→ Texte source:
....
Inflation, pouvoir d’achat : restrictions et pénuries pour les masses, gloutonnerie pour les riches et l’industrie

La sobriété globale est incompatible avec le techno-capitalisme et l’Etat

samedi 9 juillet 2022, par Camille Pierrette.

En cas de tensions sur les prix et/ou sur les énergies, Etats et capitalistes demandent aux foules consommatrices de faire des économies d’énergie.
Les entreprises s’essaient aussi aux économies d’énergies, ce qui est bon pour leur chiffre d’affaire.
Pendant ce temps, les plus riches continuent d’accumuler des milliards et de vivre dans la gloutonnerie indécente (yachts, villas de luxe, jets privés...), le techno-capitalisme continue à produire et distribuer aux quatre coins de la planète ses marchandises et les désastres écocidaires et antisociaux qui vont avec.

Inflation, pourvoir d’achat : restrictions et pénuries pour les masses, gloutonnerie pour les riches et l’industrie
« The show must go on », vraiment ?!

Les écolos et rapports officiels ne cessent d’exhorter à la « sobriété » (aux économies d’énergies), mais ces voeux pieux ne cessent de se fracasser chaque année aux réalités et exigences de la civilisation industrielle.
La faible mise en pratique de la sobriété n’est pas un problème technique, ni même de volonté politique (même si on sait que le macronisme s’en tape complètement), mais un problème structurel qui découle des présupposés idéologiques et matériels de la civilisation industrielle.
....
→ Données fournies:

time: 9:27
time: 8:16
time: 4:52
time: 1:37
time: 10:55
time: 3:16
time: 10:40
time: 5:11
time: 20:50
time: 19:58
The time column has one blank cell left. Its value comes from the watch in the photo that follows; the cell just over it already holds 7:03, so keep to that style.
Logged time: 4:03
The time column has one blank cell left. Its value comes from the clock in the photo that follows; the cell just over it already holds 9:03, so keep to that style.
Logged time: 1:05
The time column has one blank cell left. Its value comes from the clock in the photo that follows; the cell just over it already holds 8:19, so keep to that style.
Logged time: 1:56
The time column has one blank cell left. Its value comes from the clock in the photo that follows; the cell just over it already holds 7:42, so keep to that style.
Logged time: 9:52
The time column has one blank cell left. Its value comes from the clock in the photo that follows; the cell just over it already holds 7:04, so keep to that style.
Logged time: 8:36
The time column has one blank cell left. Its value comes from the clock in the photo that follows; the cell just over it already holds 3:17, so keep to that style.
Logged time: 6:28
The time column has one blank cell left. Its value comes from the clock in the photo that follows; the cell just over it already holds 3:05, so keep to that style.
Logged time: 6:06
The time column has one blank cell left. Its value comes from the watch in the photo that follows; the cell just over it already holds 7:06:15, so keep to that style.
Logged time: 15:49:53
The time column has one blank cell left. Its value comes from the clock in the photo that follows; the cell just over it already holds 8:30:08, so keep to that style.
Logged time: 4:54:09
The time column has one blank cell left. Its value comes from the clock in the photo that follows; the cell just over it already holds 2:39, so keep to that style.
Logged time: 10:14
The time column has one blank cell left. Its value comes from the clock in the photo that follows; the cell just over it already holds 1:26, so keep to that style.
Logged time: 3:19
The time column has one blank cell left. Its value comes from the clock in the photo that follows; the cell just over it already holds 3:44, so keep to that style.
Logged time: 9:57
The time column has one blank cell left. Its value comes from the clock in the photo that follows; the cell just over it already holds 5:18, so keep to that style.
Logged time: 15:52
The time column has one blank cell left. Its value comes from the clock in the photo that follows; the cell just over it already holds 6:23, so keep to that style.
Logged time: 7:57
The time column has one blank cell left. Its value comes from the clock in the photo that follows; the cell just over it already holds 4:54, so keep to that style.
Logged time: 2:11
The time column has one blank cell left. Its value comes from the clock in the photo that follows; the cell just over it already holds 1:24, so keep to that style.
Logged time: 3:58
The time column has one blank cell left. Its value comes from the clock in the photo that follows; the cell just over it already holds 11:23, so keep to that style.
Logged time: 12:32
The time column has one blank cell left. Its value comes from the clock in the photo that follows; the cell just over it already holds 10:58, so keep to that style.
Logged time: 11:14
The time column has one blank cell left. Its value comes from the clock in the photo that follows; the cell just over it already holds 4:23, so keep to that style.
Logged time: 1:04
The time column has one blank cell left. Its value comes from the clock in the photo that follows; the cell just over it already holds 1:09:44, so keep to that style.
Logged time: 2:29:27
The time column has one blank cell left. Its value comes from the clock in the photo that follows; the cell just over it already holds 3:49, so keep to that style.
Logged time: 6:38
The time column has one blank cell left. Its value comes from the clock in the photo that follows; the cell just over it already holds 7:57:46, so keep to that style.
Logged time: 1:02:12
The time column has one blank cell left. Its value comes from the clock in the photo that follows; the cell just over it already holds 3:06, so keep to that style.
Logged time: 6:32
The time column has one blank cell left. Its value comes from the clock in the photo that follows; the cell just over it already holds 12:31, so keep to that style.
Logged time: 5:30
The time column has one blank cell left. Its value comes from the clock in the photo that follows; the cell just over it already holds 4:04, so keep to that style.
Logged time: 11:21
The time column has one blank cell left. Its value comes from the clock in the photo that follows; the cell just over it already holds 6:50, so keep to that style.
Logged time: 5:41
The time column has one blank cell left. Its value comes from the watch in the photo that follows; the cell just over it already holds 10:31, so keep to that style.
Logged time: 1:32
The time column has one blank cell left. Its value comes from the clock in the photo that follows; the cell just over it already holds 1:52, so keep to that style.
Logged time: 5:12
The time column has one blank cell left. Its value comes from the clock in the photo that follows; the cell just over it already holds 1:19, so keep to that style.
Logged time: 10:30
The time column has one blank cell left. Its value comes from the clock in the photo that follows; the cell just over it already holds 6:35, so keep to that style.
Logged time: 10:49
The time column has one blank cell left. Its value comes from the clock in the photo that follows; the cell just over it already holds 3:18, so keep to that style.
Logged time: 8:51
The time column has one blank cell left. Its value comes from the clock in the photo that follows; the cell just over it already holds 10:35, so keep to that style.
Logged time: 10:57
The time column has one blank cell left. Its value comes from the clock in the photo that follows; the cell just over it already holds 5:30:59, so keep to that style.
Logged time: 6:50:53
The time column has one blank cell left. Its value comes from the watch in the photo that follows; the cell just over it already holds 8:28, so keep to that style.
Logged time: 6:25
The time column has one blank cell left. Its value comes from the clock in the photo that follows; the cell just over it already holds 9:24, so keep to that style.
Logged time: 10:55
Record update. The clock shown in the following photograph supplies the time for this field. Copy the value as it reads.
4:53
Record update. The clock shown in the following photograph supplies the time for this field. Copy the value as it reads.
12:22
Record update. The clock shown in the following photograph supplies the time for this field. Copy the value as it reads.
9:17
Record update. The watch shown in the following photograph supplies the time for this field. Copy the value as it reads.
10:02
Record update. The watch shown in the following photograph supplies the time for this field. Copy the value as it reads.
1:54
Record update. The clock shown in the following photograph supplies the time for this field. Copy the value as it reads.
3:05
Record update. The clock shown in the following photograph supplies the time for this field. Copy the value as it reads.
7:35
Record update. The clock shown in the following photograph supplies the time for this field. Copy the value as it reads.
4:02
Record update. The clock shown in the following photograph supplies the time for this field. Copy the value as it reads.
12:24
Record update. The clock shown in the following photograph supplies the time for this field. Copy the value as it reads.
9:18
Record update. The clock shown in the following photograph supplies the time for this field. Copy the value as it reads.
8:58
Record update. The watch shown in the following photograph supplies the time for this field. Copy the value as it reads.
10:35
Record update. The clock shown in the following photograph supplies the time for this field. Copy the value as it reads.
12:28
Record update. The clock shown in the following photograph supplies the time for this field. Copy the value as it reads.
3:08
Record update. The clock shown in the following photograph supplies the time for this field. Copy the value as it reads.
....
→ Consignes:
1 - Répondez brièvement aux questions suivantes sur l'article.
(a) À quelle date l'article a-t-il été publié ?
(b) Quels exemples de « gloutonnerie indécente » des plus riches l'article cite-t-il entre parenthèses ?
(c) Selon l'article, de quelle nature est le problème posé par la faible mise en pratique de la sobriété ?
2 - Recopiez mot pour mot le passage de l'article qui va de "Inflation, pouvoir d’achat : restrictions" jusqu'à "des économies d’énergie." inclus.
3 - Résumez l'article en deux phrases.

→ Corrigés par consigne:
1 -
(a) Le samedi 9 juillet 2022.
(b) Les yachts, les villas de luxe et les jets privés.
(c) C'est un problème structurel, qui découle des présupposés idéologiques et matériels de la civilisation industrielle.

2 -
Inflation, pouvoir d’achat : restrictions et pénuries pour les masses, gloutonnerie pour les riches et l’industrie

La sobriété globale est incompatible avec le techno-capitalisme et l’Etat

samedi 9 juillet 2022, par Camille Pierrette.

En cas de tensions sur les prix et/ou sur les énergies, Etats et capitalistes demandent aux foules consommatrices de faire des économies d’énergie.

3 - Face aux tensions sur les prix et les énergies, États et capitalistes demandent aux foules consommatrices de faire des économies d'énergie, tandis que les plus riches continuent d'accumuler des milliards et que le techno-capitalisme poursuit sa production et ses désastres écocidaires et antisociaux. Les appels à la sobriété se fracassent chaque année sur les exigences de la civilisation industrielle, car leur faible mise en pratique relève d'un problème structurel, et non technique ou de volonté politique.